*WHAT THE TASK REQUIRES:* Write out the material below again, substituting "Ruben" for "Daan" wherever it occurs and keeping everything else the same.

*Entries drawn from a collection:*
◇ ◇ ◇ ◇

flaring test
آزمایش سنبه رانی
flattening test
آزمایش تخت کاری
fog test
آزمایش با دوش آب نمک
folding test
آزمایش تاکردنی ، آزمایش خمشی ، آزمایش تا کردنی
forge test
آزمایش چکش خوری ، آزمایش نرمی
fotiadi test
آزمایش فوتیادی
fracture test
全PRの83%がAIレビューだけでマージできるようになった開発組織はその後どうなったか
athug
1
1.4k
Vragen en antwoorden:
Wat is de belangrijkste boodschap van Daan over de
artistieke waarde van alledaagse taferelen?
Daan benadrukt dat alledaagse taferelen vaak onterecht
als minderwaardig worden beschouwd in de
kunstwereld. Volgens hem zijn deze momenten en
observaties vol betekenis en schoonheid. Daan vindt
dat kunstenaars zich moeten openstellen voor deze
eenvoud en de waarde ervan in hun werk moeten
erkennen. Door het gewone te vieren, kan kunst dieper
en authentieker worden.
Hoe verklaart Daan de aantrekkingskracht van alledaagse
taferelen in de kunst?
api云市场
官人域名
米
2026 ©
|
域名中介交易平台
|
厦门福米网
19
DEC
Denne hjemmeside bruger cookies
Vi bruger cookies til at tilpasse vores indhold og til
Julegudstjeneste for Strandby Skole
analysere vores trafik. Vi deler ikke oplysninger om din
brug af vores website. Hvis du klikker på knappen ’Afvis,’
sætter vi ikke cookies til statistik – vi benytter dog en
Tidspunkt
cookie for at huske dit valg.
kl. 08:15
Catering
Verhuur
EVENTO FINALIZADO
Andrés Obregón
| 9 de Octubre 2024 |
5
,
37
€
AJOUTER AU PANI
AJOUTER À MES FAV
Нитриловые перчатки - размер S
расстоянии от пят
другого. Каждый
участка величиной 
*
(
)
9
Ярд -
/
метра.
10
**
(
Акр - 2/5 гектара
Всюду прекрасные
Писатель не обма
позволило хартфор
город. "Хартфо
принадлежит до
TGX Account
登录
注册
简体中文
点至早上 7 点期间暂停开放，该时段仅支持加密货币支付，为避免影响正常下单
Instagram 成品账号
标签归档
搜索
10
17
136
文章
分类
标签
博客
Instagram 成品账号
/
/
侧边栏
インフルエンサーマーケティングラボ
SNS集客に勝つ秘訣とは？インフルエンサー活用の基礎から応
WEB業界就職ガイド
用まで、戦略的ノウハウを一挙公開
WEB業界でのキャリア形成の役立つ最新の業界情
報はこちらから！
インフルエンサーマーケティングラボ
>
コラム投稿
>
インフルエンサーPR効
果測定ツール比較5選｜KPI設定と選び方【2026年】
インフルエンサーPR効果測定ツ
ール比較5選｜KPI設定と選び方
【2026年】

◇ ◇ ◇ ◇

*SOLUTION FOR THIS TASK:*
flaring test
آزمایش سنبه رانی
flattening test
آزمایش تخت کاری
fog test
آزمایش با دوش آب نمک
folding test
آزمایش تاکردنی ، آزمایش خمشی ، آزمایش تا کردنی
forge test
آزمایش چکش خوری ، آزمایش نرمی
fotiadi test
آزمایش فوتیادی
fracture test
全PRの83%がAIレビューだけでマージできるようになった開発組織はその後どうなったか
athug
1
1.4k
Vragen en antwoorden:
Wat is de belangrijkste boodschap van Ruben over de
artistieke waarde van alledaagse taferelen?
Ruben benadrukt dat alledaagse taferelen vaak onterecht
als minderwaardig worden beschouwd in de
kunstwereld. Volgens hem zijn deze momenten en
observaties vol betekenis en schoonheid. Ruben vindt
dat kunstenaars zich moeten openstellen voor deze
eenvoud en de waarde ervan in hun werk moeten
erkennen. Door het gewone te vieren, kan kunst dieper
en authentieker worden.
Hoe verklaart Ruben de aantrekkingskracht van alledaagse
taferelen in de kunst?
api云市场
官人域名
米
2026 ©
|
域名中介交易平台
|
厦门福米网
19
DEC
Denne hjemmeside bruger cookies
Vi bruger cookies til at tilpasse vores indhold og til
Julegudstjeneste for Strandby Skole
analysere vores trafik. Vi deler ikke oplysninger om din
brug af vores website. Hvis du klikker på knappen ’Afvis,’
sætter vi ikke cookies til statistik – vi benytter dog en
Tidspunkt
cookie for at huske dit valg.
kl. 08:15
Catering
Verhuur
EVENTO FINALIZADO
Andrés Obregón
| 9 de Octubre 2024 |
5
,
37
€
AJOUTER AU PANI
AJOUTER À MES FAV
Нитриловые перчатки - размер S
расстоянии от пят
другого. Каждый
участка величиной 
*
(
)
9
Ярд -
/
метра.
10
**
(
Акр - 2/5 гектара
Всюду прекрасные
Писатель не обма
позволило хартфор
город. "Хартфо
принадлежит до
TGX Account
登录
注册
简体中文
点至早上 7 点期间暂停开放，该时段仅支持加密货币支付，为避免影响正常下单
Instagram 成品账号
标签归档
搜索
10
17
136
文章
分类
标签
博客
Instagram 成品账号
/
/
侧边栏
インフルエンサーマーケティングラボ
SNS集客に勝つ秘訣とは？インフルエンサー活用の基礎から応
WEB業界就職ガイド
用まで、戦略的ノウハウを一挙公開
WEB業界でのキャリア形成の役立つ最新の業界情
報はこちらから！
インフルエンサーマーケティングラボ
>
コラム投稿
>
インフルエンサーPR効
果測定ツール比較5選｜KPI設定と選び方【2026年】
インフルエンサーPR効果測定ツ
ール比較5選｜KPI設定と選び方
【2026年】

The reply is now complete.